Teanum

Dictionary of Greek and Roman Geography

TEA´NUM(Τέανον: Eth. Teanensis: Civitate), sometimes also called TEANUM APULUM(Cic. Clu. 9; Τέανον Ἄπουλον, Strab.: Eth. Teanenses' Apuli), to distinguish it from the Campanian city of the same name, was a city of Apulia, situated on the right bank of the river Frento ( Fortore), about 12 miles from its mouth. It appears to have been one of the most considerable cities of Apulia before its conquest by the Romans; but its name is first mentioned in B.C. 318,when, in conjunction with Canusium, it submitted to the Roman consuls M. Foslius Flaccinator and L. Plautius Venno. (Liv. 9.20.) It is again noticed during the Second Punic War, when it was selected by the dictator M. Junius Pera as the place of his winter-quarters in Apulia. (Id. 23.24.) Cicero incidentally notices it as a municipal town, at the distance of 18 miles from Larinum (Cic. Clu. 9), and its name is found in all the geographers among the municipal towns of Apulia. (Strab. 6. p. 285; Mel. 2.4.6; Plin. Nat. 3.11. s. 16; Ptol. 3.1.72.) Its municipal rank is confirmed also by an inscription, as well as by the Liber Coloniarum, and it is clear that it never at. tained the rank of a colony. (Orell. Inscr. 140; Lib. Col. p. 210.) Its ruins still exist at a place called Civitate, near the remains of a Roman bridge (now called the Ponte di Civitate), over the Fortore, by which the ancient road from Larinum to Luceria crossed that river. The distance from the site of Larinum agrees with that stated by Cicero of 18 miles (the Tabula erroneously gives only 12), and the discovery of inscriptions on the spit leaves no doubt of the identification. Considerable remains of the walls are still extant, as well as fragments of other buildings. From these, as well as from an inscription in which we find mention of the Ordo splendidissimus Civitatis Theanensium,it seems probable that it continued to be a flourishing town under the Roman Empire. The period of its final decay is uncertain, but it retained its episcopal see down to modern times. (Holsten. Not. ad Cluver. p. 279; Romanelli, vol. 2. p. 291; Mommsen, Inscr. R. N. p. 271.)

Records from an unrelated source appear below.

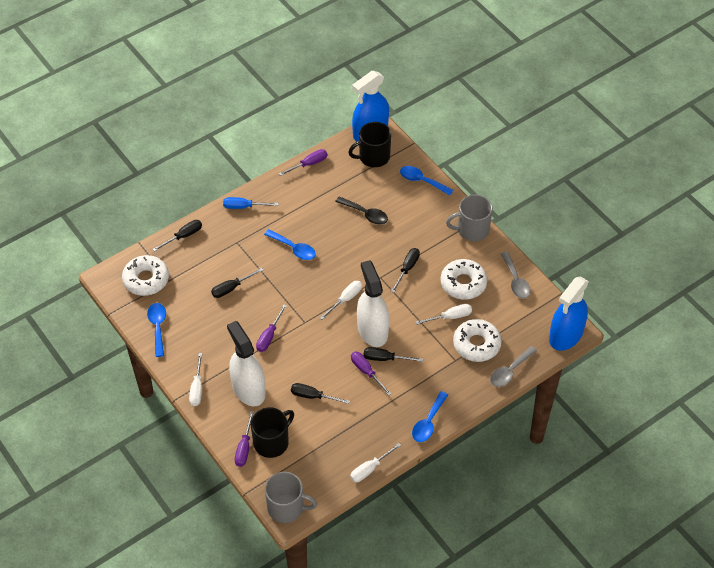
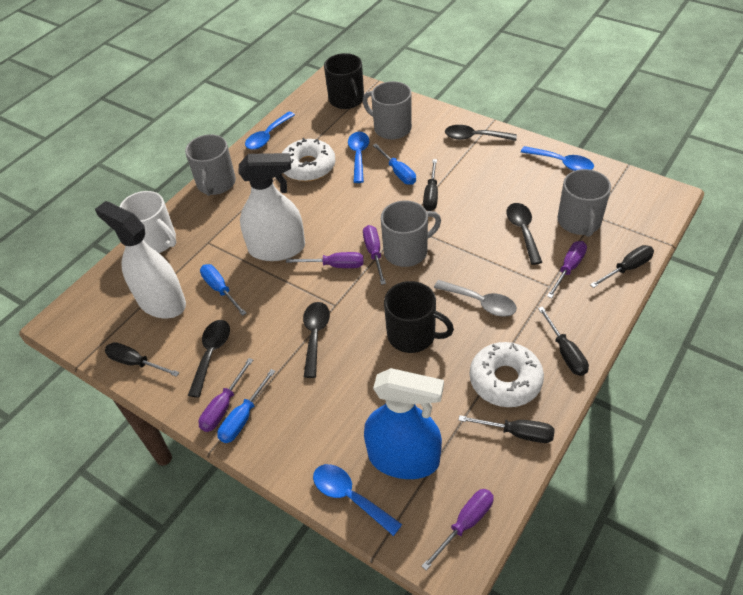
black spoon: 1 -> 4
blue screwdriver: 1 -> 3
blue spray bottle: 2 -> 1
grey mug: 2 -> 4
grey spoon: 2 -> 1
purple screwdriver: 4 -> 5
white donut: 3 -> 2
white mug: 0 -> 1
white screwdriver: 4 -> 0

Strabo speaks of Teanum as situated at some distance inland from a lake, the name of which he does not mention, but which is clearly the Lacus Pantanus of Pliny, now called the Lago di Lesina. From an inscription found on its banks it appears that this was comprised within the territory of Teanum, which thus extended down to the sea (Romanelli, l. c.), though about 12 miles distant from the coast.
Several Italian topographers have assumed the existence of a city in Apulia of the name of Teate, distinct from Teanum (Giovenazzi, Sito di Aveja, p. 13; Romanelli, vol. 2. p. 286); but there seems no doubt that the two names are only different forms of the same, and that the Teates Apuli of Livy (Liv. 9.20) are in reality the people of Teanum. It is true that that writer mentions them as if they were distinct from the Teanenses whom he had mentioned just before; but it is probable that this arises merely from his having followed different annalists, and that both statements refer in fact to the same people, and are a repetition of the same occurrence. (Mommsen, Unter—Ital. Dialekt. p. 301.) In like manner the Teate mentioned in the Liber Coloniarum (p. 261) is evidently the same place called in an earlier part of the same document (p. 210) Teanum.